Laparoscopic sleeve gastrectomy involves 5 small incisions. The stomach is dissected from its attachments. A rubber tube (‘bougie’) is then passed down the swallowing pipe into the stomach. The stomach is then stapled off against this bougie to ensure the sleeve is sized/calibrated correctly. The stapled off stomach is then removed, permanently, through one of the keyhole wounds.
Lots of local anaesthetic is placed in the wounds and the abdominal cavity. Most patients wake up with very little pain or nausea. Over 90% of patients are well enough to go home on day 1. Up to 1 in 20 patients will have significant nausea the next day, and need to stay in hospital an extra night until this settles.

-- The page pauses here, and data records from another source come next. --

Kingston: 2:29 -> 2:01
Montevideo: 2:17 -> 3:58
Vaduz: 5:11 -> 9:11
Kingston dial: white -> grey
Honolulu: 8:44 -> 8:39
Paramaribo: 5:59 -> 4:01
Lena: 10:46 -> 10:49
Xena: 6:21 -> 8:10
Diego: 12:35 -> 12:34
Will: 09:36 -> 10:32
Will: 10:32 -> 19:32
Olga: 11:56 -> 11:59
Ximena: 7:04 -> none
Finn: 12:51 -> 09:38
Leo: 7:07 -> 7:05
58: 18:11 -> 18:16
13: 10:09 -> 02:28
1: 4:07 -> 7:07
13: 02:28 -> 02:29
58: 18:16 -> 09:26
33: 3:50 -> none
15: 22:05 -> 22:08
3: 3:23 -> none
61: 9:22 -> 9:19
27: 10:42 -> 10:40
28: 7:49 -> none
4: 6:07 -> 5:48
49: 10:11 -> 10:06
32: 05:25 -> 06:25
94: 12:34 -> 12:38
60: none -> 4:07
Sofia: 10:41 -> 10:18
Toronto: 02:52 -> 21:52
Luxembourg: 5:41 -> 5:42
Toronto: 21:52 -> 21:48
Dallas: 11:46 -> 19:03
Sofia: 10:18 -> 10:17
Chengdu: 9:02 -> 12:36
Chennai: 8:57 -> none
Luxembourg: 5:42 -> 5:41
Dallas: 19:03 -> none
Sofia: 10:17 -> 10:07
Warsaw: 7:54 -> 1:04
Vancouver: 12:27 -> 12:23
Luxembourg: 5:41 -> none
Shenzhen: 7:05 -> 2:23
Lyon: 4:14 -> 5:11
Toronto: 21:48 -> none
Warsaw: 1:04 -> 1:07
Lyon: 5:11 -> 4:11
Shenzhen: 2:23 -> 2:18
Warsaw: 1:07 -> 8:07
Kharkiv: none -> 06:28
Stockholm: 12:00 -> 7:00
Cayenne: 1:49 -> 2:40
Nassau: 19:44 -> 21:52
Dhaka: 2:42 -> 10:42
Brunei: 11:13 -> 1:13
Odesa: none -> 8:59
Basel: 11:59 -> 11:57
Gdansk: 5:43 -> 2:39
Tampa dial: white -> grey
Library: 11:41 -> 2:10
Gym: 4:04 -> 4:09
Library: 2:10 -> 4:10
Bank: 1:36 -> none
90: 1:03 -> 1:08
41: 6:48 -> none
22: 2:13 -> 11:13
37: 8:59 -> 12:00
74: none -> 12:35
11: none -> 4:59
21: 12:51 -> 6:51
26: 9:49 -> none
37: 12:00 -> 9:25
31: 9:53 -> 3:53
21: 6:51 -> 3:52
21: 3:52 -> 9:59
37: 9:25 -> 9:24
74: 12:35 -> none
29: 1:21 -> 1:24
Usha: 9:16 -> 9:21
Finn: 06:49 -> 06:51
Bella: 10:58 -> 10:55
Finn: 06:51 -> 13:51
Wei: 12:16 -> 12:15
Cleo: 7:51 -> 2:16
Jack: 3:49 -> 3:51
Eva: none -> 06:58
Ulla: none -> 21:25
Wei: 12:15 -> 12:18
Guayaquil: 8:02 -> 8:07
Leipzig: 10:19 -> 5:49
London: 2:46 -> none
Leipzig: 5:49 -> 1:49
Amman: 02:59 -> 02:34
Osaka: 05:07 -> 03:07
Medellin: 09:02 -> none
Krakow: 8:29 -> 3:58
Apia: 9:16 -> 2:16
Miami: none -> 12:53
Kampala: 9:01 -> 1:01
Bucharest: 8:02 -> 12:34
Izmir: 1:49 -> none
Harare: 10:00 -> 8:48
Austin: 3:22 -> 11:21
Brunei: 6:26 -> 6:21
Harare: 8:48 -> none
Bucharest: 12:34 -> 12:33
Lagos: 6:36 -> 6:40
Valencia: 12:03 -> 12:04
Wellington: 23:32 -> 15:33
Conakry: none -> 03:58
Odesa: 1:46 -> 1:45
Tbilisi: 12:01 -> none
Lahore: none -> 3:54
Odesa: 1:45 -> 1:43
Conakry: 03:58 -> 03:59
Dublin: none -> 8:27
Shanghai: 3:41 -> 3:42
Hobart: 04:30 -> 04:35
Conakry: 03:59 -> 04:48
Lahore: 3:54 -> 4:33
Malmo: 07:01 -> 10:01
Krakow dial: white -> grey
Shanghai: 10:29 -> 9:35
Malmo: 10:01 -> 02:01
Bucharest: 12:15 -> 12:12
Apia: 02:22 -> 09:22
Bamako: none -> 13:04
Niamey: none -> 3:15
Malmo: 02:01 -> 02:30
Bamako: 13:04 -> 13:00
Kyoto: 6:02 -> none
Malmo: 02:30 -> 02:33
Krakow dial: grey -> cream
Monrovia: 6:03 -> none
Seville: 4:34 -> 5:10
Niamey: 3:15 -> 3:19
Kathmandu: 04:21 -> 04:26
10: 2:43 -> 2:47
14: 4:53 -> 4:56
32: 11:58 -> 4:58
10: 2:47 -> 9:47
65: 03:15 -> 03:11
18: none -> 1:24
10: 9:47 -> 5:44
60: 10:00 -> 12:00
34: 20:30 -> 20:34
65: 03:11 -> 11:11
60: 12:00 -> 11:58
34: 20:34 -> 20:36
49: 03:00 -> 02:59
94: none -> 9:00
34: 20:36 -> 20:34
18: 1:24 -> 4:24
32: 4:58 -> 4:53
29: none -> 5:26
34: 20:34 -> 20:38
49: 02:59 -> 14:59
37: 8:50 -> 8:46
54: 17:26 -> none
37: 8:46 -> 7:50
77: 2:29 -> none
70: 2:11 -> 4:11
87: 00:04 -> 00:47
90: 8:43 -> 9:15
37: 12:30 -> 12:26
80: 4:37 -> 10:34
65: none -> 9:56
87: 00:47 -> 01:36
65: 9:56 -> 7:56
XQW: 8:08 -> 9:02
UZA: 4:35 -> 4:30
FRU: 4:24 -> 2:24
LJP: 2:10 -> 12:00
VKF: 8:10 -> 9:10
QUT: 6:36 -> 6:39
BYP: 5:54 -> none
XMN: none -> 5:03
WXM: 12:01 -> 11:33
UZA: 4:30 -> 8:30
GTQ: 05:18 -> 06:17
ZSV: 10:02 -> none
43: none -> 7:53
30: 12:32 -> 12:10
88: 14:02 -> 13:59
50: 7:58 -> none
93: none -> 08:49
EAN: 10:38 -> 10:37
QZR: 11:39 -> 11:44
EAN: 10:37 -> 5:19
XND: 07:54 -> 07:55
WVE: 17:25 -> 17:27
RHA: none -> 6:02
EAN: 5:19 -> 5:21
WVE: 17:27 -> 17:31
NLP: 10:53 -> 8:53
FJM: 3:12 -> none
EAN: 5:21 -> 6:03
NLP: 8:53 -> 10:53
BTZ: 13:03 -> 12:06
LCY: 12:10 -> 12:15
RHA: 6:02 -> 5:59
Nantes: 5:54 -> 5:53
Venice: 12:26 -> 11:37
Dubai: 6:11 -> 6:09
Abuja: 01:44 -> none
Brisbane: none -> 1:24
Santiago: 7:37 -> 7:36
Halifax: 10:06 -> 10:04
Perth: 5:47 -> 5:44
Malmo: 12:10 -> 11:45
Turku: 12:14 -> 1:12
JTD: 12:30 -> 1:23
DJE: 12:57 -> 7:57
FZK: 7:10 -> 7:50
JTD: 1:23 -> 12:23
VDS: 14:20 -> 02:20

BMI > 40, or BMI > 35 with weight related comorbidities. Patients with pre-existing severe reflux or super high BMIs (needing massive weight loss) should not usually have a sleeve gastrectomy. Please discuss the relative merits of the available weight loss surgery procedures with Dr Dodd.
Bleeding (1% of cases) from the sleeve staple line. This is very rare but can be severe enough to require a return to the operating theatre.
Leak (1% of cases) from the sleeve staple line is a rare but potentially serious event. This can require return to theatre, conversion to Roux-en-Y gastric bypass, drains, ICU stay and a prolonged stay in hospital. Leaks can happen weeks after surgery. Symptoms of leak include new onset severe pain, fever, chills and rigors (violent body shakes). If you have any of these symptoms after surgery, please contact Dr Ben Dodd urgently.
Late complications: These include sleeve torsion (twisting), stricture (narrowing), hiatus hernia and reflux. These can be severe enough to require revisional surgery.